I am linking up here with Amber Haines whose voice rings true and clear, trying with others to find our own. Go read Amber’s post which pulls on us all and the beautiful words of my people, fast becoming friends.


When I was a babe, I sat in my playpen and looked at books all day. I turned and turned the press-board pages. I never sought release. I was a happy captive.

When I was three, My Dada taught me to read – or told me I could. So, I did. We read the funny papers and whatever else he thought worth our time. In his lap, behind that newspaper, I was given my life.

When I was four, my mama enrolled me in the church pre-school across the street. I went the first day, all excited at what I imagined they would teach me. I raced back home and splayed the pages of the new Readers Digest.  I could not yet make plain sense of it, so I quit. Then and there. Went back to studying with the Master and Sargent of my studies.

Soon, I could read most everything our librarian put before me. And I took to holing up in corners and crevices with my borrowed books.  They transported me and taunted me and tangled me up inside the way good stories do. They became my best friends, until I found my people who loved books as I did.

I say I want to write books, tell my stories… stories I have all lined up in queue, waiting on me, to be me enough and brave enough and able to give them attention enough to hear well the ghosts I must consort. The sense of them standing there, reminds me…Don’t forget…You forget things, now. Don’t forget, hurry to them. 

I drove all around the home to half of me this weekend. I heard some of those ghosts whisper hoarsely, “Tell it, sugar.” I thought of turning farther south, driving dirt lanes for forensic clues of where those whom neither me nor my parents ever knew died and I was really born. I’ve never set foot on any land they lived upon, it was of course, in another’s name. But I wonder, and sometimes I think I might find it, in my mind if not on a map.

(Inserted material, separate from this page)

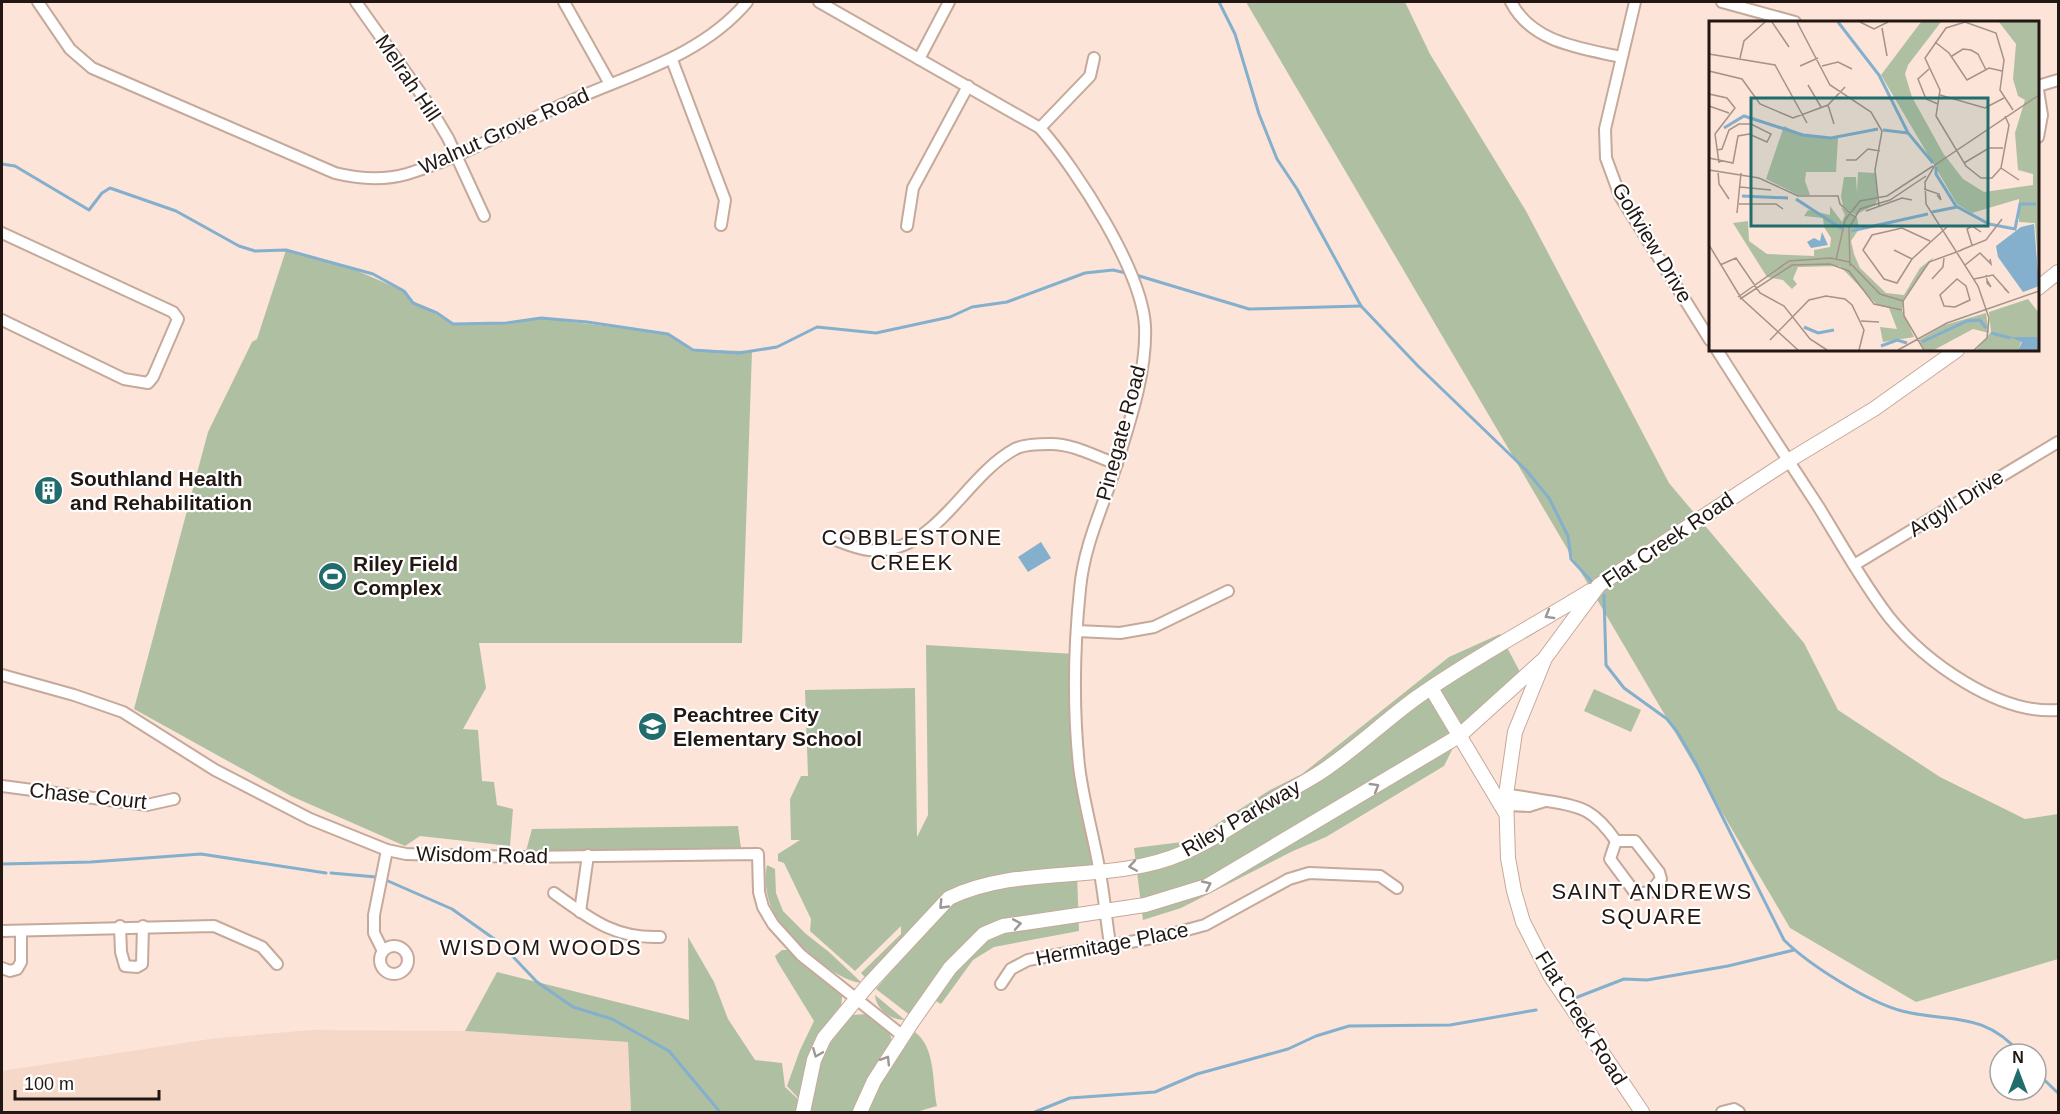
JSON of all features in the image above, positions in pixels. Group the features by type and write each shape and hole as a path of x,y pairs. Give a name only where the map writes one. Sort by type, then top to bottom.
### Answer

A few years back, I sat with Brother Rick, Alabama’s Keeper of the Story. He charged me plainly, “You have to write those stories. They will die with you. Those folks deserve better.”

I know that is so.

Friends you may find here, in these electric pages, wait on me…my Aunt Bea and my Pop, my mama’s little war-time town, my young-guns, my nemesis and my Nana.

I have a few things to finish, first. But, my stack is shrinking.

Books defined my first years. It is my prayer that they will my last.



Filed under observation

8 responses to “books

  1. Kim, keep writing and do not stop. Your stories are rich and thick in the mouth like an old-timer’s drawl. They are alive. They are important. Keep telling them. So glad to have found you, girl.

  2. Found you through Ambers, yay. I hear a rich story teller’s voice, a narrative of the South beginning its journey out, being introduced to all, like a Southern debutante. Beautiful. Can’t wait for more of your stories and story and even a word from you will be marvelous.

  3. Amber C Haines

    Are we kin?! I love this.

  4. Made for this purpose, you are. Brought me back to my own early love, the Readers Digest jokes. I hope to read your book(s) one day.